__Directions for this task__
Leaving out the pictures, write the following records exactly as they read.

__Data records__
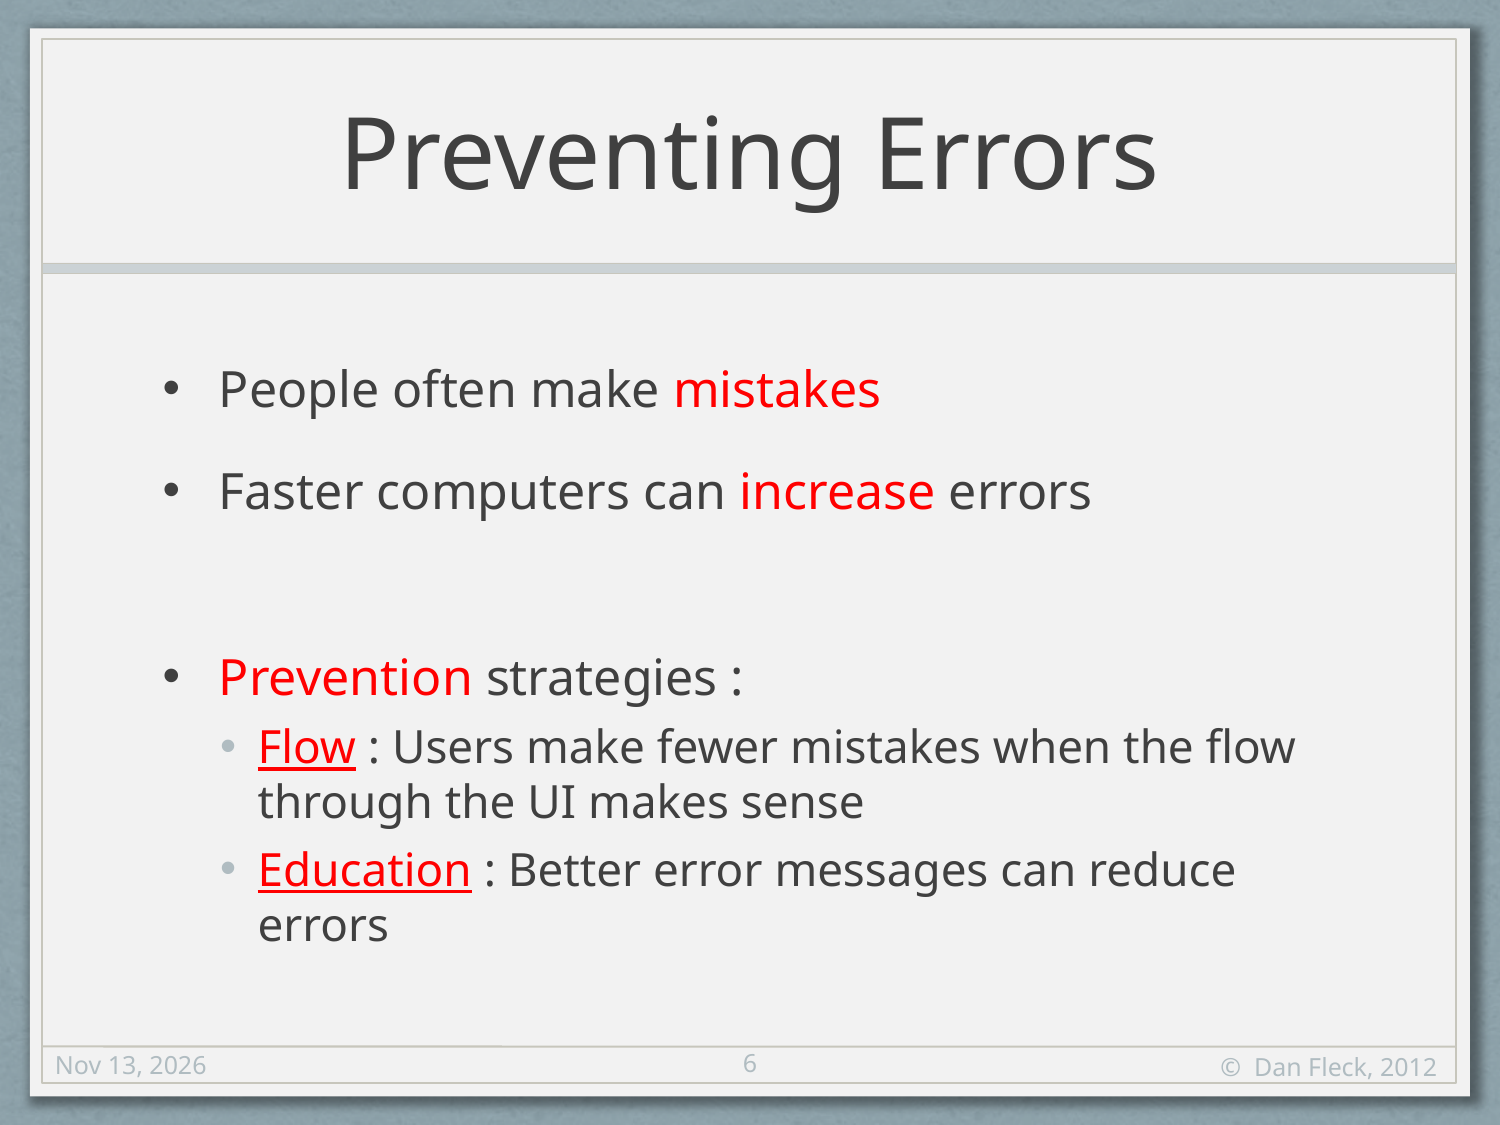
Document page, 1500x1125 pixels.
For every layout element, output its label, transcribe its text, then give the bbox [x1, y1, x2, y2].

slide_number 13-Sep-12 [39, 1045, 390, 1088]
list People often make mistakes Faster computers can increase errors Prevention strategies : Flow : Users make fewer mistakes when the flow through the UI makes sense Education : Better error messages can reduce errors [147, 350, 1353, 995]
slide_number 6 [687, 1042, 813, 1088]
title Preventing Errors [147, 40, 1353, 260]
footer © Dan Fleck, 2012 [977, 1045, 1453, 1088]
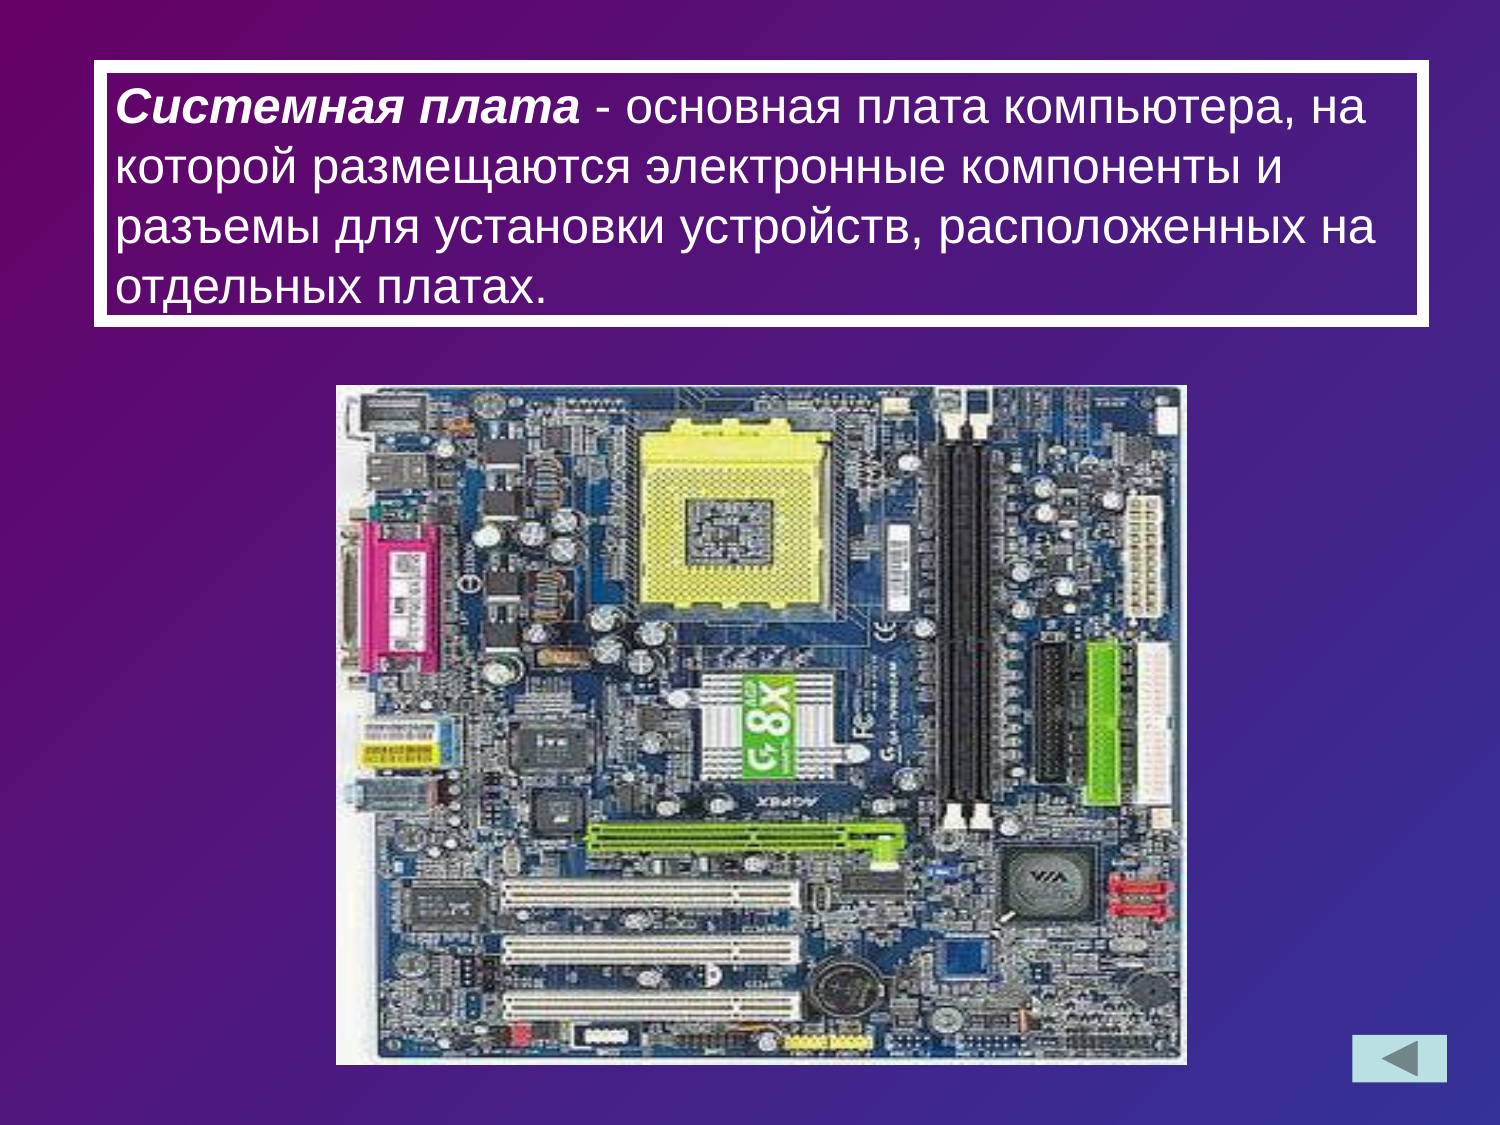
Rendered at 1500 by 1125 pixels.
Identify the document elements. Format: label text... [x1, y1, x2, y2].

picture [336, 385, 1188, 1065]
text_box Системная плата - основная плата компьютера, на которой размещаются электронные компоненты и разъемы для установки устройств, расположенных на отдельных платах. [100, 66, 1424, 322]
text_box [1352, 1034, 1447, 1083]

__Expected answer__
Document page, 1500x1125 pixels.
For every layout element, output its label, transcribe its text, then give the bbox [x1, y1, x2, y2].

slide_number 13-Sep-12 [39, 1045, 390, 1088]
list People often make mistakes Faster computers can increase errors Prevention strategies : Flow : Users make fewer mistakes when the flow through the UI makes sense Education : Better error messages can reduce errors [147, 350, 1353, 995]
slide_number 6 [687, 1042, 813, 1088]
title Preventing Errors [147, 40, 1353, 260]
footer © Dan Fleck, 2012 [977, 1045, 1453, 1088]
Rendered at 1500 by 1125 pixels.
Identify the document elements. Format: label text... [x1, y1, x2, y2].

picture [336, 385, 1188, 1065]
text_box Системная плата - основная плата компьютера, на которой размещаются электронные компоненты и разъемы для установки устройств, расположенных на отдельных платах. [100, 66, 1424, 322]
text_box [1352, 1034, 1447, 1083]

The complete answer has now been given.